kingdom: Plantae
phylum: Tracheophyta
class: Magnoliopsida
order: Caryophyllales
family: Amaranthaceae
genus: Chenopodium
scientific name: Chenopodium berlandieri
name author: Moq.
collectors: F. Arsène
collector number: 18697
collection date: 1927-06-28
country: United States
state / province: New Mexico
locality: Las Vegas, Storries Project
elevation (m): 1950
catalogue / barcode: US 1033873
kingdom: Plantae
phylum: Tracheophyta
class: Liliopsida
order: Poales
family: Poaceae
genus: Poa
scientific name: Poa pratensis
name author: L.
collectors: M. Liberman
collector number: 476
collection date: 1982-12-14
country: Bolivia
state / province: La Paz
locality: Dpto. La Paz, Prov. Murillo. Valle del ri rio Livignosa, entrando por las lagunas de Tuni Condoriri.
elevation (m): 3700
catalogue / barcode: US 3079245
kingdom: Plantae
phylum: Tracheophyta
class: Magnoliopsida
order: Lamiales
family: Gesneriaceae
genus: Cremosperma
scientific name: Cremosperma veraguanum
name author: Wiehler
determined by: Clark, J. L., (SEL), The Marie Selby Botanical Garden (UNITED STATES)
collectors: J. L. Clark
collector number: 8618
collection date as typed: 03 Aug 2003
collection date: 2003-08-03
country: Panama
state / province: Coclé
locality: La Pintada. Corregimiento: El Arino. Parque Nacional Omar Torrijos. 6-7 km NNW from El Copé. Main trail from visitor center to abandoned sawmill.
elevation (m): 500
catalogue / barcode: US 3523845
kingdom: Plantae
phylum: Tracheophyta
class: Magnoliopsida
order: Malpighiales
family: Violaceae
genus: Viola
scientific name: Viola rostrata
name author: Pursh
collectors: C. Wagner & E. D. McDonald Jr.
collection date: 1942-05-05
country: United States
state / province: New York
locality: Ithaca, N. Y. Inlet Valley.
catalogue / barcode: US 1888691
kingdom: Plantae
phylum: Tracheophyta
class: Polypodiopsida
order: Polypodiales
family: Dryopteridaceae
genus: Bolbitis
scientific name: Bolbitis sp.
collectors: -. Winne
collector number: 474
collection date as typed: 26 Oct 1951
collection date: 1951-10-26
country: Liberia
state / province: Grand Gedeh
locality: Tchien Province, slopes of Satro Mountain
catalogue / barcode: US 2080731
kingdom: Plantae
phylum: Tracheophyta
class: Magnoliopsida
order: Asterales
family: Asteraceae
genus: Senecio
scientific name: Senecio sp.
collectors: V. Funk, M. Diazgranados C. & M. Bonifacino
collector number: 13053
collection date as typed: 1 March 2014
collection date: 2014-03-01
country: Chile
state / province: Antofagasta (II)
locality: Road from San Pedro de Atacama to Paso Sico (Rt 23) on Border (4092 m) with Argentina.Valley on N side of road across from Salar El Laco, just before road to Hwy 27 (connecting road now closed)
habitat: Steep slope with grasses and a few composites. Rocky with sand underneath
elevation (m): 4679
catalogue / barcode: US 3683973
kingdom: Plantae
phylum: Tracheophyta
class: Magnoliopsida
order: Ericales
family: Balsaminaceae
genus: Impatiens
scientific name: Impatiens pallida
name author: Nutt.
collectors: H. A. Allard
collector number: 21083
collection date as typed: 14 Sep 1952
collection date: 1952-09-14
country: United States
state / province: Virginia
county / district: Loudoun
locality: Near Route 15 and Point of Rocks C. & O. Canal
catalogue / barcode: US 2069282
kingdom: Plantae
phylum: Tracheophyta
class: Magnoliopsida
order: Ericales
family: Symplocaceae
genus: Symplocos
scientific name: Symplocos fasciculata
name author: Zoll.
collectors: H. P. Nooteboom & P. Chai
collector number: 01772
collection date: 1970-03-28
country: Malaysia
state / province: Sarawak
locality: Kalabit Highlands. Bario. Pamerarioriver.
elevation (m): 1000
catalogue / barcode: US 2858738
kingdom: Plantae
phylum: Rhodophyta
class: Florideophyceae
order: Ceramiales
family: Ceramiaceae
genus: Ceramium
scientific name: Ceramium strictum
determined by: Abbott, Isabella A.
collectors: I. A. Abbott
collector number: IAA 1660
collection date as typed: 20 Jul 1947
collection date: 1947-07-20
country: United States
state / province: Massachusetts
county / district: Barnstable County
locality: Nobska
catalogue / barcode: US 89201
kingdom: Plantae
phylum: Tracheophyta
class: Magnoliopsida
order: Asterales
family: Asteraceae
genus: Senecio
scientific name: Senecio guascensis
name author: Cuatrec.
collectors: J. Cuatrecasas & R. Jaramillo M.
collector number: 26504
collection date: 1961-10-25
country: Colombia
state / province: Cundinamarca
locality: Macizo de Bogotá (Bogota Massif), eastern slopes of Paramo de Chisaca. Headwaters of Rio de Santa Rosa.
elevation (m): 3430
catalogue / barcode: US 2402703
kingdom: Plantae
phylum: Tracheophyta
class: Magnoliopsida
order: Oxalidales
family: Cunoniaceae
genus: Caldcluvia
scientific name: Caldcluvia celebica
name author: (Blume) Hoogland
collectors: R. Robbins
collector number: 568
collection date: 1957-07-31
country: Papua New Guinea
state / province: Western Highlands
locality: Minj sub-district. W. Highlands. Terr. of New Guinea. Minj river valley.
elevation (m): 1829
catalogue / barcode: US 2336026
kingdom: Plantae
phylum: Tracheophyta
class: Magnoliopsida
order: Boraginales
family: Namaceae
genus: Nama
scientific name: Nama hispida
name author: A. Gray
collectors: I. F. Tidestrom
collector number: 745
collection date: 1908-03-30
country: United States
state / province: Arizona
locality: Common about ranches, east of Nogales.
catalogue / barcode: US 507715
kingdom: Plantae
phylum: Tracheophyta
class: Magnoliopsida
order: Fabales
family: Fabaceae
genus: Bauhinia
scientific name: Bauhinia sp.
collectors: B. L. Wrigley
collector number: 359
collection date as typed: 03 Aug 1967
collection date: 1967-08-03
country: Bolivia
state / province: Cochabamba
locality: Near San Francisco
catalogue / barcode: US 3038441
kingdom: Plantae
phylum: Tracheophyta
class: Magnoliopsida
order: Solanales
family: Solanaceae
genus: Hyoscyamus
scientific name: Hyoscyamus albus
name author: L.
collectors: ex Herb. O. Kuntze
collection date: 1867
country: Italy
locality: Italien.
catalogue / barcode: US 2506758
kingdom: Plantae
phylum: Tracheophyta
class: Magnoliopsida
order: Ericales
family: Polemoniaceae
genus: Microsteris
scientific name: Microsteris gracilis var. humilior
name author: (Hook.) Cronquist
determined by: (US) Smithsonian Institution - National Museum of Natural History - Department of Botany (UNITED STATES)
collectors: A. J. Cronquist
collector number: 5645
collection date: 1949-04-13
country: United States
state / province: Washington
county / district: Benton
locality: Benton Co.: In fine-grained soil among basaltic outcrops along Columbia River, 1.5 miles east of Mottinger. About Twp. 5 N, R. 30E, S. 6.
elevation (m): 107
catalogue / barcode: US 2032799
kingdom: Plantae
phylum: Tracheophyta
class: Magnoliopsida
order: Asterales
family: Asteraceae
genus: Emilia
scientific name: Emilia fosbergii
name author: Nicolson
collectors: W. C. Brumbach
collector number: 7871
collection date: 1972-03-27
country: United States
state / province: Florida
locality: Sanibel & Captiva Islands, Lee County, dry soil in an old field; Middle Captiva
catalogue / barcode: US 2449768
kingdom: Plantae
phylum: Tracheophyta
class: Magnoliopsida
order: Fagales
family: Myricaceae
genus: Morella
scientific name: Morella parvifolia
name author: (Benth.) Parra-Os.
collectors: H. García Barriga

:: TASK DESCRIPTION ::
Lay out everything from the start of the records down to the line containing "class: Liliopsida", both included, as a JSON list of strings with one string per line. Omit blank lines.

:: FINISHED EXERCISE ::
[
  "kingdom: Plantae",
  "phylum: Tracheophyta",
  "class: Magnoliopsida",
  "order: Caryophyllales",
  "family: Amaranthaceae",
  "genus: Chenopodium",
  "scientific name: Chenopodium berlandieri",
  "name author: Moq.",
  "collectors: F. Arsène",
  "collector number: 18697",
  "collection date: 1927-06-28",
  "country: United States",
  "state / province: New Mexico",
  "locality: Las Vegas, Storries Project",
  "elevation (m): 1950",
  "catalogue / barcode: US 1033873",
  "kingdom: Plantae",
  "phylum: Tracheophyta",
  "class: Liliopsida"
]